The data below holds a line containing "You Take Tests**\" and a line containing "Tough Client Questions**\"; please quote exactly those two lines and every line between them, and nothing else.

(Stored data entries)
════════

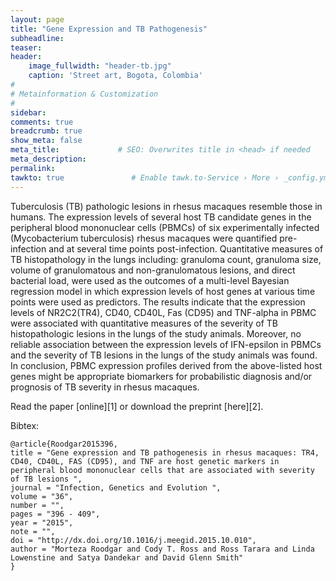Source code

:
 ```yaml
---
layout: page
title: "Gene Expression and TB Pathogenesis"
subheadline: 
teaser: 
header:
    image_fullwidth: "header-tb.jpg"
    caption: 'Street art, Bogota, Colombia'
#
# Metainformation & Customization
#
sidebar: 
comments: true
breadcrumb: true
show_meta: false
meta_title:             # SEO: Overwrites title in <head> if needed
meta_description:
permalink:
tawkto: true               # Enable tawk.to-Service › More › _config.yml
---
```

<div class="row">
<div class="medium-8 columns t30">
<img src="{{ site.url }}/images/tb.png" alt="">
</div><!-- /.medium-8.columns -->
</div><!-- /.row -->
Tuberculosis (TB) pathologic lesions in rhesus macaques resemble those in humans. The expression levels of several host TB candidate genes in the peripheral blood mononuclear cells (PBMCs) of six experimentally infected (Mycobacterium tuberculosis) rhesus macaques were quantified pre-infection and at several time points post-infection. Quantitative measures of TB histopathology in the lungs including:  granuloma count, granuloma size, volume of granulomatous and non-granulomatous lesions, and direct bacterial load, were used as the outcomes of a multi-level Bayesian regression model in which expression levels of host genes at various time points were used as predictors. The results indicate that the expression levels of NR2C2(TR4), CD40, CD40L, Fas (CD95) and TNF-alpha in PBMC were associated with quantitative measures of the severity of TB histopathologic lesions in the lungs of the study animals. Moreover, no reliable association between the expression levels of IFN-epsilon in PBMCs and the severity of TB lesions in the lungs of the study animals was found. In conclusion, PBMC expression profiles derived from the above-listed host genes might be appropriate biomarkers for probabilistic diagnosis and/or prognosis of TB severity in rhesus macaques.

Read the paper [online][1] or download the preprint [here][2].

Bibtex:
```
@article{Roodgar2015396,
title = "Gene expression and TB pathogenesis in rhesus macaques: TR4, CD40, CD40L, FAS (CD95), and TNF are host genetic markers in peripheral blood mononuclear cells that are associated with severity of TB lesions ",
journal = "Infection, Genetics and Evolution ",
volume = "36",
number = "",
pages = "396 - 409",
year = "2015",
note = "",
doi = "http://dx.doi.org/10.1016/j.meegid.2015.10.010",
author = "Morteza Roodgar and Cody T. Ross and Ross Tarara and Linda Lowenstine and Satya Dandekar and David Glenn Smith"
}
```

════════

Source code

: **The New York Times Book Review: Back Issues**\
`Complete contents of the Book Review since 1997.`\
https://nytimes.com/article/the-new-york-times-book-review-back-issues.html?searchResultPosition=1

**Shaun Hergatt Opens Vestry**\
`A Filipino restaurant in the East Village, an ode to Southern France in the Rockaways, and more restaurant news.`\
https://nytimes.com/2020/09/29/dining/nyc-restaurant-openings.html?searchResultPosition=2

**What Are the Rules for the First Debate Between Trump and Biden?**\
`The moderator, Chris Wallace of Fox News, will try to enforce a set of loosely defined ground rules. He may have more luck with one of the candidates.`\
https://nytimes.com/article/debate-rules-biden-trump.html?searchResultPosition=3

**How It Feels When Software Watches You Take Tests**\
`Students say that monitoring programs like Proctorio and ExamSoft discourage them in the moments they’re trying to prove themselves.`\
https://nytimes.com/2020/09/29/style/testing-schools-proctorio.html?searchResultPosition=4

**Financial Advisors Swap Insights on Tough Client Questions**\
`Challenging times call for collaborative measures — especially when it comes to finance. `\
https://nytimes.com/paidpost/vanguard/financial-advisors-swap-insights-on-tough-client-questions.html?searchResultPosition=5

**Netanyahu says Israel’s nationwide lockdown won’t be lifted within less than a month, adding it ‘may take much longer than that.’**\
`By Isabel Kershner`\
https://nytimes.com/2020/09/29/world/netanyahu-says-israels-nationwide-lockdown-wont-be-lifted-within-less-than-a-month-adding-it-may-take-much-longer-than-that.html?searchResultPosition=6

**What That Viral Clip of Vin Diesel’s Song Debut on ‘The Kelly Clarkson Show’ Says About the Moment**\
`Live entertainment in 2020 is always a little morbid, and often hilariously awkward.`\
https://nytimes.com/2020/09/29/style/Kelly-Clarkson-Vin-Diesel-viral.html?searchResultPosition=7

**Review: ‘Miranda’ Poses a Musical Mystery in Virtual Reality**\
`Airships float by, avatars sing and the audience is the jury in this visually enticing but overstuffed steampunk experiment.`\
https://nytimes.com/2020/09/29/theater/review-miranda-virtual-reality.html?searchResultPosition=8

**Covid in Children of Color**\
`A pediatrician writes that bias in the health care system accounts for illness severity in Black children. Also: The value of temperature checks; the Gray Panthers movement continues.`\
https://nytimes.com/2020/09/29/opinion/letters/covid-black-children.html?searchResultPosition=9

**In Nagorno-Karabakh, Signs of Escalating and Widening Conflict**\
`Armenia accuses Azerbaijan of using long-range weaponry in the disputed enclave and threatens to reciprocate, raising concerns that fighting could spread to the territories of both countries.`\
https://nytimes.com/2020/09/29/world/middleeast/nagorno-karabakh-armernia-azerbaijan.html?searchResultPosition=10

════════

=== The completed task ===
**How It Feels When Software Watches You Take Tests**\
`Students say that monitoring programs like Proctorio and ExamSoft discourage them in the moments they’re trying to prove themselves.`\
https://nytimes.com/2020/09/29/style/testing-schools-proctorio.html?searchResultPosition=4

**Financial Advisors Swap Insights on Tough Client Questions**\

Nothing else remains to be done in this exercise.